Each line from the start of the entries through the line that contains "photomicrograph of low-grade" should be output exactly, please.
** Opening Supplied material block **
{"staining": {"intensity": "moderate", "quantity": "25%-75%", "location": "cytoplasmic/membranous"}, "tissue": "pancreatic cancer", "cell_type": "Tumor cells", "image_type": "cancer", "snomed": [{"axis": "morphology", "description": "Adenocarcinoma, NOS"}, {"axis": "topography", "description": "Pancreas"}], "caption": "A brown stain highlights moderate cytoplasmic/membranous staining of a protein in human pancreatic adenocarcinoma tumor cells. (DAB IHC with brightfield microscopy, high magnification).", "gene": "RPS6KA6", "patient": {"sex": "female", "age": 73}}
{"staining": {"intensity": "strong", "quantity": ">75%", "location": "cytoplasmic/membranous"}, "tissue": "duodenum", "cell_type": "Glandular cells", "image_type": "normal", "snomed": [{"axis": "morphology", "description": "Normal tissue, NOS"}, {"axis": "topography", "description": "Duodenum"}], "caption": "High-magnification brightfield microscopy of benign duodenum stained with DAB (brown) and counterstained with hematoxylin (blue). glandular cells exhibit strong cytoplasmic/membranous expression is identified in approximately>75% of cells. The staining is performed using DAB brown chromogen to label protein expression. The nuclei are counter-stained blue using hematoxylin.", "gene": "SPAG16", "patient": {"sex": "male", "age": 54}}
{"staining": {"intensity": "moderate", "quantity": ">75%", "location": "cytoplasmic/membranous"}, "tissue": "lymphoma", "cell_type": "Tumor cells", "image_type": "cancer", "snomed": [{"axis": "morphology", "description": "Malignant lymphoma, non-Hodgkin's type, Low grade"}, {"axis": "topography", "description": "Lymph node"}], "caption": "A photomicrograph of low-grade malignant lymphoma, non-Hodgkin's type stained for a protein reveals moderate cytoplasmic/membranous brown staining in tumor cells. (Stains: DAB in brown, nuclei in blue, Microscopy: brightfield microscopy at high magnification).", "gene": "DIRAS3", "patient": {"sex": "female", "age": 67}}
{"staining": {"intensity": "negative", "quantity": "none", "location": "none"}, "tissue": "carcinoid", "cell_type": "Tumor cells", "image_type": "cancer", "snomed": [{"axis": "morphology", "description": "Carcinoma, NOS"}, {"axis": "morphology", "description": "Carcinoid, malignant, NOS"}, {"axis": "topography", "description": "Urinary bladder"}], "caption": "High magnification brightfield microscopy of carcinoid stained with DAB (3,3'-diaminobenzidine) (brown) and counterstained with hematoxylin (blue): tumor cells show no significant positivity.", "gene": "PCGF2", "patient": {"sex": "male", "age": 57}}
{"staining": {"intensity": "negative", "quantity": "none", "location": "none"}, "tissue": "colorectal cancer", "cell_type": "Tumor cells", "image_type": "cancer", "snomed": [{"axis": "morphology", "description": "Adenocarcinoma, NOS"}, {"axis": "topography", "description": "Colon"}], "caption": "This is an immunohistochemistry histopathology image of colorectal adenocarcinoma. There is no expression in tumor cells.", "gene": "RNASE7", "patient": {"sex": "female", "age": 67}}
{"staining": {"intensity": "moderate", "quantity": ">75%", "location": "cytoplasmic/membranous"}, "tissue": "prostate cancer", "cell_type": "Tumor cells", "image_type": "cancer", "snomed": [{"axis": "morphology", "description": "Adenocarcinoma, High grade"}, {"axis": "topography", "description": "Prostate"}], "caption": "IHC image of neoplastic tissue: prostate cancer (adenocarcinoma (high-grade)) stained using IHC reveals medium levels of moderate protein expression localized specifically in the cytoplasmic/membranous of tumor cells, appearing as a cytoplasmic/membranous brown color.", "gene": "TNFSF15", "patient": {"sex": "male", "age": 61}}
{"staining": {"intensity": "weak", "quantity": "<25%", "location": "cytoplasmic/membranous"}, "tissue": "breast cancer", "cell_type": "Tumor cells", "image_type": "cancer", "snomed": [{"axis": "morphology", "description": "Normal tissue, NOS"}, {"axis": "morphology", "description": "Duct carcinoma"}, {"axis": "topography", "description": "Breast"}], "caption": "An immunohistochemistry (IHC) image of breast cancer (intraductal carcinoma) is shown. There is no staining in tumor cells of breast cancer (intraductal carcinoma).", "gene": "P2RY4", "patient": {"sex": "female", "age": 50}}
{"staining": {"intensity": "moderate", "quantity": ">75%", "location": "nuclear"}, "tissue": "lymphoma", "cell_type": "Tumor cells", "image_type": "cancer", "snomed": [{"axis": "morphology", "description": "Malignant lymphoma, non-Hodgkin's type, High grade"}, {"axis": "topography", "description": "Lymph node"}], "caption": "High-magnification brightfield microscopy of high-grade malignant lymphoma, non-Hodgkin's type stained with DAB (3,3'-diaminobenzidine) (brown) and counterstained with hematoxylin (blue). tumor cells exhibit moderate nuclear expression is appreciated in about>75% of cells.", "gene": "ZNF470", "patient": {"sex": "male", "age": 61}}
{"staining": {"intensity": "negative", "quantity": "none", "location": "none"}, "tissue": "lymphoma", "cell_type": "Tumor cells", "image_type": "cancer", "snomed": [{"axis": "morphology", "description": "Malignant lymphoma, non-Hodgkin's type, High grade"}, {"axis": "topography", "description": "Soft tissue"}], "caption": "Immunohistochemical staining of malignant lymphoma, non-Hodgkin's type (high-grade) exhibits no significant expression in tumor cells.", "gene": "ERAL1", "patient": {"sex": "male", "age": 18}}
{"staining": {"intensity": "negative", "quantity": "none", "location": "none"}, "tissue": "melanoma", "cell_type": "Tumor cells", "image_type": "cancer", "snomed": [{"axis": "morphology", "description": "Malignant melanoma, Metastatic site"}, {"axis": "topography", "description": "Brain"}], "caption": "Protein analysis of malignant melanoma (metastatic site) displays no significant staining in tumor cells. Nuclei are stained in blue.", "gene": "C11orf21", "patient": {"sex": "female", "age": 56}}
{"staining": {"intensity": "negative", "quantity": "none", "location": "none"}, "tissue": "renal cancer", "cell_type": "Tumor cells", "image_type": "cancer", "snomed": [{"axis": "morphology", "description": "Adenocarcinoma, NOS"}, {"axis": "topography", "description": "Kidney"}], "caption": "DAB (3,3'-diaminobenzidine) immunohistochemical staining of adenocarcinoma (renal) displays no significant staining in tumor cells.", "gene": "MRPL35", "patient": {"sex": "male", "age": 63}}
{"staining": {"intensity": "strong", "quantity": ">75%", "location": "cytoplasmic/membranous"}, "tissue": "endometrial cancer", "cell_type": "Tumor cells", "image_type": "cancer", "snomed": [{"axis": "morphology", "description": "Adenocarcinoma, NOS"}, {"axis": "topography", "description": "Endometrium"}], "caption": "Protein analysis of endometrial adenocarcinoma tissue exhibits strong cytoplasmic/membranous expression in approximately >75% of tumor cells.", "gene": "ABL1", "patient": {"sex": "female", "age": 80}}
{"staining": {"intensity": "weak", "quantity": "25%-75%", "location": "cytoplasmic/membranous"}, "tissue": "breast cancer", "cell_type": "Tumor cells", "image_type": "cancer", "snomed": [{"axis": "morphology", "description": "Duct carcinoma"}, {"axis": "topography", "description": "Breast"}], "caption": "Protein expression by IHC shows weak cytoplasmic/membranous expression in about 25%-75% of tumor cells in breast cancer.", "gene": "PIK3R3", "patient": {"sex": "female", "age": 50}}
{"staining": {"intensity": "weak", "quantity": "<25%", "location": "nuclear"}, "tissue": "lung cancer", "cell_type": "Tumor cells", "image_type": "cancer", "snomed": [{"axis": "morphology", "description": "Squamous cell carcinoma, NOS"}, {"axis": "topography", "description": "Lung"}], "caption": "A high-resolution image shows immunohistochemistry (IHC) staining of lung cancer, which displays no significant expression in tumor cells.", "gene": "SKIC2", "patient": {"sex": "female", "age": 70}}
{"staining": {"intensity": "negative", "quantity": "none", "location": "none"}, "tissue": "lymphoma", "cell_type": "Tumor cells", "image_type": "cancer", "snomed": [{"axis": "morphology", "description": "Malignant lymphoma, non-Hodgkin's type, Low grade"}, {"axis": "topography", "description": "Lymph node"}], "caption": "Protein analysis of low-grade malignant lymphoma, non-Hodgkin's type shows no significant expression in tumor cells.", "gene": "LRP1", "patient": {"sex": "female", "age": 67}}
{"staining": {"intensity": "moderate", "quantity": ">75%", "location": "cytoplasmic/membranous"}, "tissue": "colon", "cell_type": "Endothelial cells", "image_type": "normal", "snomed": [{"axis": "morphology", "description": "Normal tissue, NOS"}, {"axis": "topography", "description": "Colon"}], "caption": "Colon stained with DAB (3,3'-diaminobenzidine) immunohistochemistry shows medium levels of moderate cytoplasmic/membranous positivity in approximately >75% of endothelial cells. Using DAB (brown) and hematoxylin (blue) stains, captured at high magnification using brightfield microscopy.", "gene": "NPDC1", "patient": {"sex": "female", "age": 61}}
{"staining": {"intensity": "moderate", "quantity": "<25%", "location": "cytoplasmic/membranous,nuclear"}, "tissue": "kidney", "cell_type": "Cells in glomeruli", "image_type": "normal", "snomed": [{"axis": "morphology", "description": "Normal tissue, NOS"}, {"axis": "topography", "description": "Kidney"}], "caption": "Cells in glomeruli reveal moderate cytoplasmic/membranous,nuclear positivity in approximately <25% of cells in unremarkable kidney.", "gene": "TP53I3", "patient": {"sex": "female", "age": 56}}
** Closing Supplied material block **
## Expected answer
{"staining": {"intensity": "moderate", "quantity": "25%-75%", "location": "cytoplasmic/membranous"}, "tissue": "pancreatic cancer", "cell_type": "Tumor cells", "image_type": "cancer", "snomed": [{"axis": "morphology", "description": "Adenocarcinoma, NOS"}, {"axis": "topography", "description": "Pancreas"}], "caption": "A brown stain highlights moderate cytoplasmic/membranous staining of a protein in human pancreatic adenocarcinoma tumor cells. (DAB IHC with brightfield microscopy, high magnification).", "gene": "RPS6KA6", "patient": {"sex": "female", "age": 73}}
{"staining": {"intensity": "strong", "quantity": ">75%", "location": "cytoplasmic/membranous"}, "tissue": "duodenum", "cell_type": "Glandular cells", "image_type": "normal", "snomed": [{"axis": "morphology", "description": "Normal tissue, NOS"}, {"axis": "topography", "description": "Duodenum"}], "caption": "High-magnification brightfield microscopy of benign duodenum stained with DAB (brown) and counterstained with hematoxylin (blue). glandular cells exhibit strong cytoplasmic/membranous expression is identified in approximately>75% of cells. The staining is performed using DAB brown chromogen to label protein expression. The nuclei are counter-stained blue using hematoxylin.", "gene": "SPAG16", "patient": {"sex": "male", "age": 54}}
{"staining": {"intensity": "moderate", "quantity": ">75%", "location": "cytoplasmic/membranous"}, "tissue": "lymphoma", "cell_type": "Tumor cells", "image_type": "cancer", "snomed": [{"axis": "morphology", "description": "Malignant lymphoma, non-Hodgkin's type, Low grade"}, {"axis": "topography", "description": "Lymph node"}], "caption": "A photomicrograph of low-grade malignant lymphoma, non-Hodgkin's type stained for a protein reveals moderate cytoplasmic/membranous brown staining in tumor cells. (Stains: DAB in brown, nuclei in blue, Microscopy: brightfield microscopy at high magnification).", "gene": "DIRAS3", "patient": {"sex": "female", "age": 67}}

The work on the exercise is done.